■ Task instructions: Starting at the top of the data and ending with the line that holds "30: (478, 97, 0.32)", transcribe each line exactly; include both ends.

START Records for this exercise

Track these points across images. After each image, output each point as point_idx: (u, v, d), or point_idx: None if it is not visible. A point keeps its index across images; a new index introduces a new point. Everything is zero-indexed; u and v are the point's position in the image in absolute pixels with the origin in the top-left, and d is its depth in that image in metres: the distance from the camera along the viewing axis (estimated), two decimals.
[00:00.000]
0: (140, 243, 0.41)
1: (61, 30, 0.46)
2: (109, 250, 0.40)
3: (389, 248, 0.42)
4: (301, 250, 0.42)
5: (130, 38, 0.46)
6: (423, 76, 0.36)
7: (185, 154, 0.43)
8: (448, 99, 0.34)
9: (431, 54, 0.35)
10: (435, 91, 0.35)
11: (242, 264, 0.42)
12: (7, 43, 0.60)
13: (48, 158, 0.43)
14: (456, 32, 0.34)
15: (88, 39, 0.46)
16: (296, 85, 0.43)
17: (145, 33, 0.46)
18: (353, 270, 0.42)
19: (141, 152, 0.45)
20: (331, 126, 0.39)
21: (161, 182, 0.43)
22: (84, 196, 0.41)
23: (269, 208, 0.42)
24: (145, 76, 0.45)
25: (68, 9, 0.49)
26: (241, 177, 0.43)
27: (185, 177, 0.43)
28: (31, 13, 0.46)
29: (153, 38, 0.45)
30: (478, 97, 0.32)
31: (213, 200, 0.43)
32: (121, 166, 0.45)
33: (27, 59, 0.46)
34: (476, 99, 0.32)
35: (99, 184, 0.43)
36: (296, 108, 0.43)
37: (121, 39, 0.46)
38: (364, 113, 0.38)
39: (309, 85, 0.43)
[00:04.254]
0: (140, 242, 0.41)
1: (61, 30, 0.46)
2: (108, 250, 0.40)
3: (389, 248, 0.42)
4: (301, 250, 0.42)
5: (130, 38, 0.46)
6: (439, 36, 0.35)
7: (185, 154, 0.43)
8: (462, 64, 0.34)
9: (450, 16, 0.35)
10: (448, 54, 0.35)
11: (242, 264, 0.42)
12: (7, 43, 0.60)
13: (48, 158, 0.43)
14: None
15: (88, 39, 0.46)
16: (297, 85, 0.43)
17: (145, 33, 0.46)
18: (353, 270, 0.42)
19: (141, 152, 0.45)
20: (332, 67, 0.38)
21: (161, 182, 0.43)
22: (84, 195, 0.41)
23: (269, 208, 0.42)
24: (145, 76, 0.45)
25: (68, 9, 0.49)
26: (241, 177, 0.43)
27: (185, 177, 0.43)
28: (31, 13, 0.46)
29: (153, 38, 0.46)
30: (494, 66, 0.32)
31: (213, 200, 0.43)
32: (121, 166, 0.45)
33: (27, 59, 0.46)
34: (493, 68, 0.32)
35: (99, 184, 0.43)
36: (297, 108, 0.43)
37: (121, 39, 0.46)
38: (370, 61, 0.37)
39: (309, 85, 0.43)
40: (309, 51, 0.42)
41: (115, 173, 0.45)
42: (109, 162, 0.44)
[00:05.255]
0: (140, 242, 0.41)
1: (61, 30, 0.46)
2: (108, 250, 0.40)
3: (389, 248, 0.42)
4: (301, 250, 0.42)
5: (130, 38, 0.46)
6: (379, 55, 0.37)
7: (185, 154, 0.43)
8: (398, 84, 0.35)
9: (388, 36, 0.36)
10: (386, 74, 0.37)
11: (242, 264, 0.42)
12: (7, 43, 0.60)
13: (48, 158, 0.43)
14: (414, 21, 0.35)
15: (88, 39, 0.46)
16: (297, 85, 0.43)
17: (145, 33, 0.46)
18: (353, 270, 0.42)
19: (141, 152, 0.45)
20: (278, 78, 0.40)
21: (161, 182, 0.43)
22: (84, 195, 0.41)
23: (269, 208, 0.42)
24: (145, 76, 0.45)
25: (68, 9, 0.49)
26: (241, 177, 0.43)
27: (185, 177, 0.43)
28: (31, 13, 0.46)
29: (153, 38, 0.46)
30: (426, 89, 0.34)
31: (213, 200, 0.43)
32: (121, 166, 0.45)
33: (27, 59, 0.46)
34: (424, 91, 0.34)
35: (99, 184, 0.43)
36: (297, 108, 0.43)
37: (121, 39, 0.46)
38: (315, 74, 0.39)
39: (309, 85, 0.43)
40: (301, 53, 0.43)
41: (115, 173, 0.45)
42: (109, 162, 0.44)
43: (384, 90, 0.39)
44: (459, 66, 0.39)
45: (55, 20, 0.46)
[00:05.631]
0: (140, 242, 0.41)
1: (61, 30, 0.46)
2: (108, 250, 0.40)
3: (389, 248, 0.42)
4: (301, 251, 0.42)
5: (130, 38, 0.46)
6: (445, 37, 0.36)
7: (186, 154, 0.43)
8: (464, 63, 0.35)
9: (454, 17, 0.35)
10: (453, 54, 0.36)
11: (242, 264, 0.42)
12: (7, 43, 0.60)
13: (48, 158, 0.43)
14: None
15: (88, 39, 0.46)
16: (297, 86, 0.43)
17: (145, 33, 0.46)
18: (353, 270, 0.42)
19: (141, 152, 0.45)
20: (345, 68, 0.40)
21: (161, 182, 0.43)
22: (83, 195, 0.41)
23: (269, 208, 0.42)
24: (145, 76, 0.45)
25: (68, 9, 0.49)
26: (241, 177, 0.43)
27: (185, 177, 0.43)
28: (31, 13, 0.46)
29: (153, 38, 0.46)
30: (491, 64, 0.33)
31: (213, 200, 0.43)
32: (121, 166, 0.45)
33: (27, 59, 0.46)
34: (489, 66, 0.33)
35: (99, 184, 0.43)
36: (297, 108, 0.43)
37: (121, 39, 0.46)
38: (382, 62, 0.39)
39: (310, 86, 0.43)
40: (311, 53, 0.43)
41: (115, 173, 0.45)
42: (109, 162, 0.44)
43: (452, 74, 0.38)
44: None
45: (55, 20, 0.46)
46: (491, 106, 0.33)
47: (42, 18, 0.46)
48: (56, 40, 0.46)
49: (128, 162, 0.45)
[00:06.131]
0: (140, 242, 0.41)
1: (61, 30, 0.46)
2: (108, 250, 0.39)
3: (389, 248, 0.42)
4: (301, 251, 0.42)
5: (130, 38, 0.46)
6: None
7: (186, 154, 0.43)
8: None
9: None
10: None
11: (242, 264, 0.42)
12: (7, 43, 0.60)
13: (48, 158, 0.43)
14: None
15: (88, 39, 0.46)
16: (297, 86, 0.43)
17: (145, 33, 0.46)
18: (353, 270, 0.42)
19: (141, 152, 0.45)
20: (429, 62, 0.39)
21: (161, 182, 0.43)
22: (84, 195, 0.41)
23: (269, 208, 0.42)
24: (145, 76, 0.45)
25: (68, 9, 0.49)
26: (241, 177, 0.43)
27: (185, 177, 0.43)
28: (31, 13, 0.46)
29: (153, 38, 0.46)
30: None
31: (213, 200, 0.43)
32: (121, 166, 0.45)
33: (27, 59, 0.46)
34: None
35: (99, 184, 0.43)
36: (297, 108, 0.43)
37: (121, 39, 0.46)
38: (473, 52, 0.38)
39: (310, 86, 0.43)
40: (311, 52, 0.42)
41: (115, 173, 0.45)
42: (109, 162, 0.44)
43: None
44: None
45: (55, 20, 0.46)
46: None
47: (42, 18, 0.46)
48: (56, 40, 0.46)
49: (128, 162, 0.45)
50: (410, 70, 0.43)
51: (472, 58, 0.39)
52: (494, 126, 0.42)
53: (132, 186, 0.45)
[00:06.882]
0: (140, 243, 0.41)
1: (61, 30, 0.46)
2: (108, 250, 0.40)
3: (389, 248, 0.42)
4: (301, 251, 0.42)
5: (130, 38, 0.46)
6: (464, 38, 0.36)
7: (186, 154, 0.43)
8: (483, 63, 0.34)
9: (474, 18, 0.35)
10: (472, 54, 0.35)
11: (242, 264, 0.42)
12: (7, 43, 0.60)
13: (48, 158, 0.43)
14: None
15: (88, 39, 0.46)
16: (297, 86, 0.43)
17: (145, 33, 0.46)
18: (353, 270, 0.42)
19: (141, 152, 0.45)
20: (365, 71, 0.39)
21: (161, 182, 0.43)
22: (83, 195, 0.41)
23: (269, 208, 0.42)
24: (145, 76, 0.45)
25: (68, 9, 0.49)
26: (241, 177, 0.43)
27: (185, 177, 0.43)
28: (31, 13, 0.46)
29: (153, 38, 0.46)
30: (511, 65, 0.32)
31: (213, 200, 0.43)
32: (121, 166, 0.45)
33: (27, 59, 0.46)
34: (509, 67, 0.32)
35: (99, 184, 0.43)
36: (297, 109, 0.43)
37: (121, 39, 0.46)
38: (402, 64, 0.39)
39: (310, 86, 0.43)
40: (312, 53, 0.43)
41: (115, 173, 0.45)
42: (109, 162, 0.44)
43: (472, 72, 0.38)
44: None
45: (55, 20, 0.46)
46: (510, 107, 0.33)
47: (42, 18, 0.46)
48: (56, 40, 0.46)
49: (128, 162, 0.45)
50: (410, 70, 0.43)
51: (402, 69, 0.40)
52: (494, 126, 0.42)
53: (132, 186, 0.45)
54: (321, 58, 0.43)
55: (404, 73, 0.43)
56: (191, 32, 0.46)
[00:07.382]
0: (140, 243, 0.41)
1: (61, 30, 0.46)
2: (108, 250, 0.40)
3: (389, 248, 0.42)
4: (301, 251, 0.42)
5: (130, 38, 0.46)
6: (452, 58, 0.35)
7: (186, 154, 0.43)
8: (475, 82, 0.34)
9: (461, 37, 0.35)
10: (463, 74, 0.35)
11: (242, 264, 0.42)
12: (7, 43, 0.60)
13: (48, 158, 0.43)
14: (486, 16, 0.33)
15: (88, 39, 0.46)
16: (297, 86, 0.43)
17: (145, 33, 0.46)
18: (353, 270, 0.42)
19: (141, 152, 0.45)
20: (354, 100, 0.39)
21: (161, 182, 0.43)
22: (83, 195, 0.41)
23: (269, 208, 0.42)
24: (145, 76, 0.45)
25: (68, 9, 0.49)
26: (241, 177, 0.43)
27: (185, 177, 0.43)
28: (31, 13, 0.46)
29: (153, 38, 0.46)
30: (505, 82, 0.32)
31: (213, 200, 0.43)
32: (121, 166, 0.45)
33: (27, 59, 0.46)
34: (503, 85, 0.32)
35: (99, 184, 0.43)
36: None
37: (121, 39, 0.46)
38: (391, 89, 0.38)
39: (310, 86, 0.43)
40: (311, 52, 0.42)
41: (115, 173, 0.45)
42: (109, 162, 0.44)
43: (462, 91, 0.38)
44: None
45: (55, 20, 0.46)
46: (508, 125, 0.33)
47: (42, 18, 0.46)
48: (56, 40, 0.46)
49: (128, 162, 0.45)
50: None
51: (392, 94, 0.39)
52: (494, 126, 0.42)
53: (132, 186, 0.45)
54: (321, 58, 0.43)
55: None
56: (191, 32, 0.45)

END Records for this exercise

■ Written response:
Track these points across images. After each image, output each point as point_idx: (u, v, d), or point_idx: None if it is not visible. A point keeps its index across images; a new index introduces a new point. Everything is zero-indexed; u and v are the point's position in the image in absolute pixels with the origin in the top-left, and d is its depth in that image in metres: the distance from the camera along the viewing axis (estimated), two decimals.
[00:00.000]
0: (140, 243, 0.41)
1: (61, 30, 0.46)
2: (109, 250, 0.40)
3: (389, 248, 0.42)
4: (301, 250, 0.42)
5: (130, 38, 0.46)
6: (423, 76, 0.36)
7: (185, 154, 0.43)
8: (448, 99, 0.34)
9: (431, 54, 0.35)
10: (435, 91, 0.35)
11: (242, 264, 0.42)
12: (7, 43, 0.60)
13: (48, 158, 0.43)
14: (456, 32, 0.34)
15: (88, 39, 0.46)
16: (296, 85, 0.43)
17: (145, 33, 0.46)
18: (353, 270, 0.42)
19: (141, 152, 0.45)
20: (331, 126, 0.39)
21: (161, 182, 0.43)
22: (84, 196, 0.41)
23: (269, 208, 0.42)
24: (145, 76, 0.45)
25: (68, 9, 0.49)
26: (241, 177, 0.43)
27: (185, 177, 0.43)
28: (31, 13, 0.46)
29: (153, 38, 0.45)
30: (478, 97, 0.32)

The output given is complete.